The Tory government’s apparent betrayal of the fishing industry with the announcement that their share of Britain’s fish will not change during the so-called ‘transition’ period after Brexit could undo its negotiations entirely.
A minority administration which relies on the Brexit-supporting Democratic Unionist Party (DUP) in Northern Ireland to pass legislation, the May administration faces the prospect of a general rebellion by Brexiteers and its 13 Scottish MPs over the emotive issue.
Around 60 per cent of the Scottish fishing fleet has been wiped out as a result of Britain’s entry into the European Union — then, the European Economic Community — in the 1970s, while other EU countries have received grants to build more vessels to better plunder British waters.
Indeed, EU-flagged boats drag up an enormous 760,000 tonnes of British fish — far more than is allotted to British boats — while British-flagged boats’ combined share of fisheries in every other EU member-state adds up to a meagre 90,000 tonnes of fish.
Bizarrely, Brexit secretary David Davis claimed the fact that “the United Kingdom’s share of the total catch cannot be changed” during the transition means the government is “protecting the interests of the United Kingdom fishing community” — an assertion that is being strenuously and bitterly contested by fishermen themselves.
John Lamont, MP for Berwickshire, Roxburgh, and Selkirk, has already vowed to vote against any Brexit deal with does not include full control over fish stocks and access to them — and, significantly, Scottish Conservatives leader Ruth Davidson MSP has promised he will have her “full support” in doing so.
Brexit campaign leader Nigel Farage best summed up the sentiments of fishermen by tweeting: “We sold out fisheries when we joined the EEC and we’re selling them out now as we leave.”
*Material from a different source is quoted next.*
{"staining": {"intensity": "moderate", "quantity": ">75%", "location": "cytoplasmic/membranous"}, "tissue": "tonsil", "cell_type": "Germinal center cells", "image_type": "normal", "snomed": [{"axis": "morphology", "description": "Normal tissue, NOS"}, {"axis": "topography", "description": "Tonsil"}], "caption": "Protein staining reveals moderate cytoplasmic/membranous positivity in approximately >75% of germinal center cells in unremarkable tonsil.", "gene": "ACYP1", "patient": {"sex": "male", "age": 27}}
A widely-held feeling that the industry was consciously betrayed by the late Edward ‘Ted’ Heath when he took Britain into the EEC was seemingly confirmed when official documents were released decades later, in which officials suggested that “in the wider context [the fishermen] must be regarded as expendable” — ultimately resulting in at least 100,000 job losses at sea and onshore.
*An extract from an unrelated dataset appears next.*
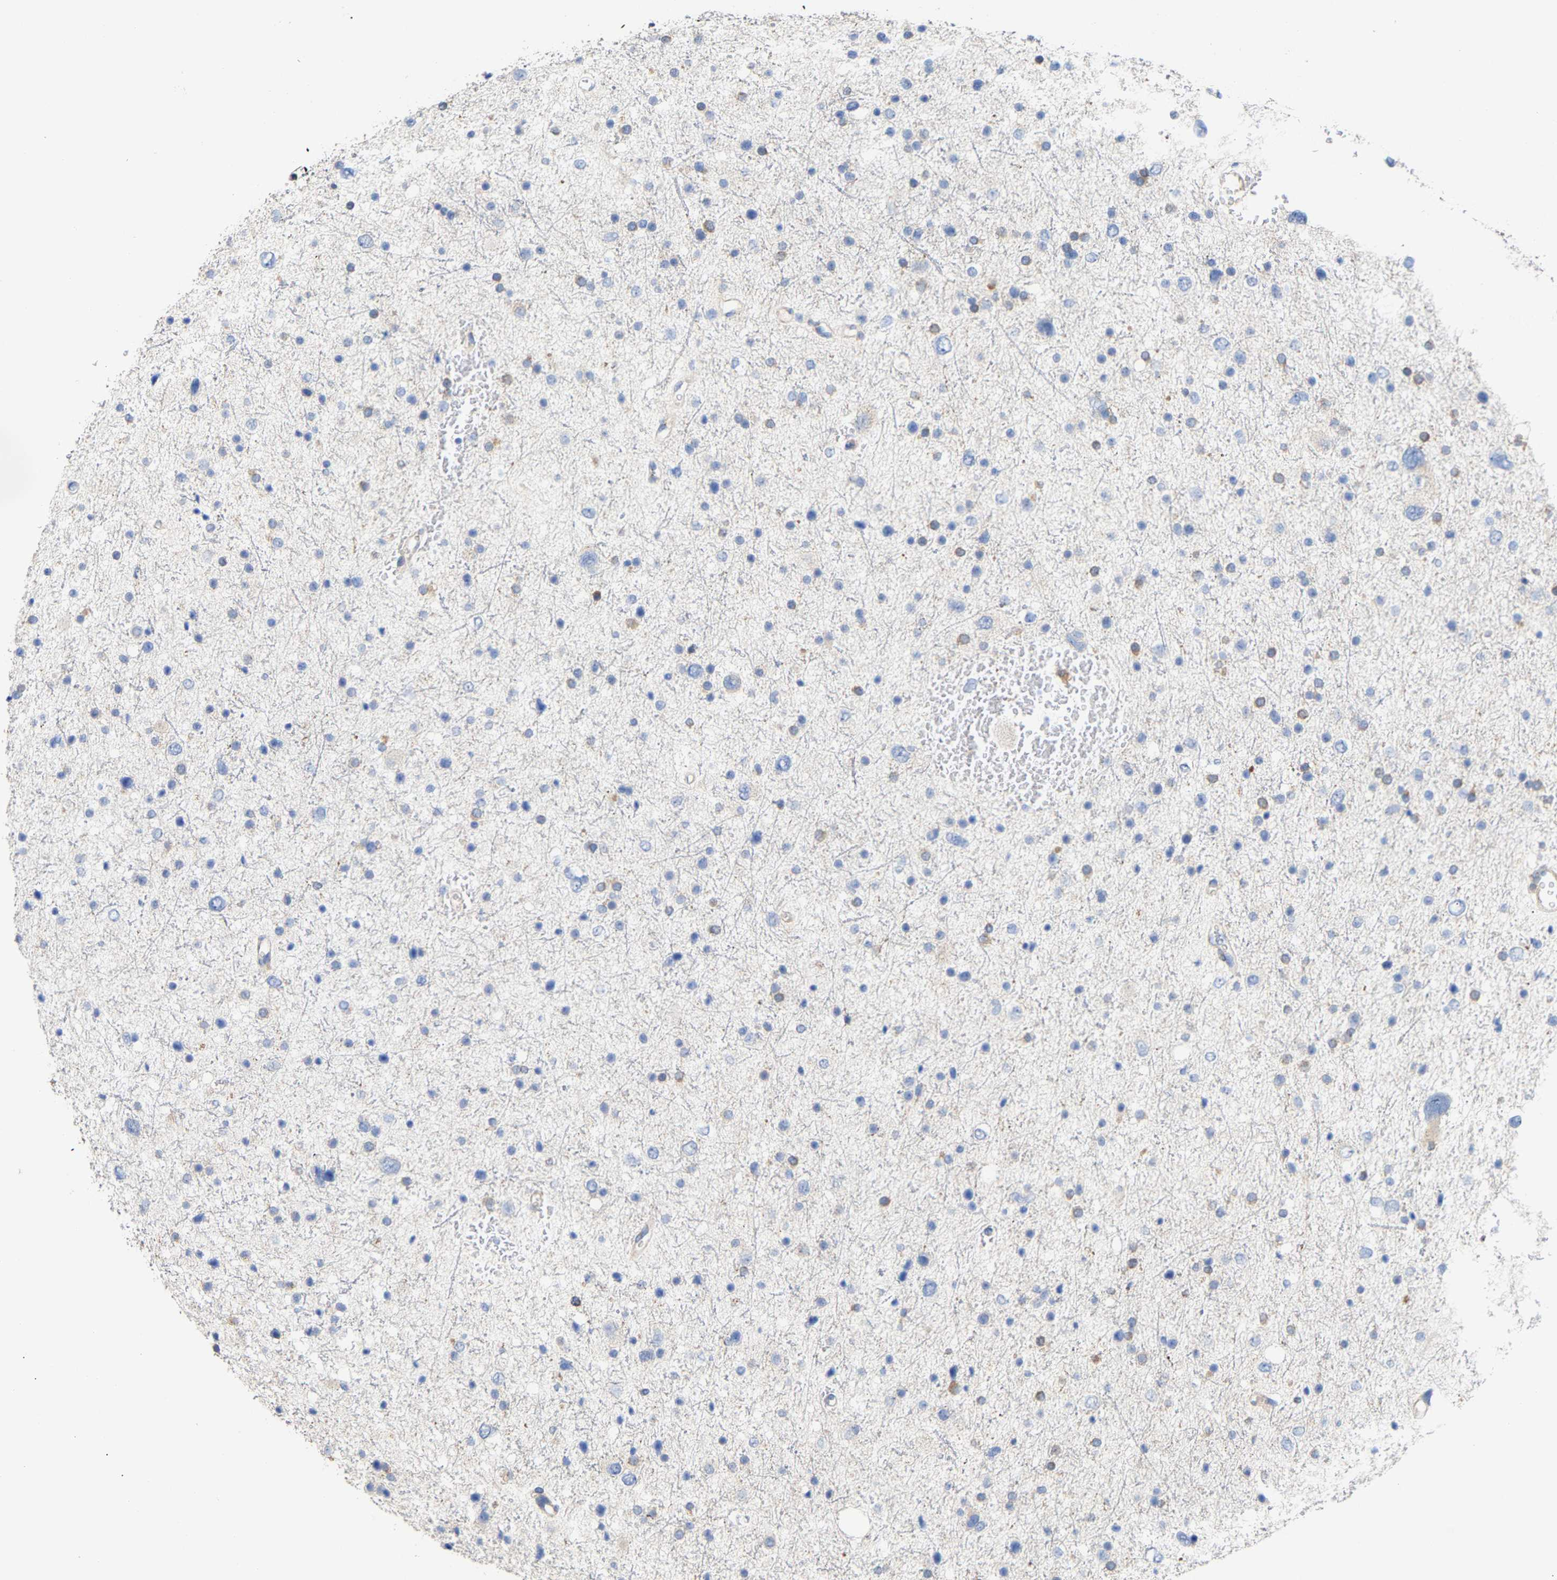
{"staining": {"intensity": "weak", "quantity": "<25%", "location": "cytoplasmic/membranous"}, "tissue": "glioma", "cell_type": "Tumor cells", "image_type": "cancer", "snomed": [{"axis": "morphology", "description": "Glioma, malignant, Low grade"}, {"axis": "topography", "description": "Brain"}], "caption": "IHC histopathology image of glioma stained for a protein (brown), which exhibits no staining in tumor cells.", "gene": "PPP1R15A", "patient": {"sex": "female", "age": 37}}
It is possible that the Tories will suffer the same lasting reputational damage in Britain’s coastal communities as they did in the North-East under Prime Minister John Major and Deputy Prime Minister Michael Heseltine in the 1990s, when they shut the Nottingham mines which had continued to operate through the Thatcher-era miners’ strike, despite earlier assurances this would not happen.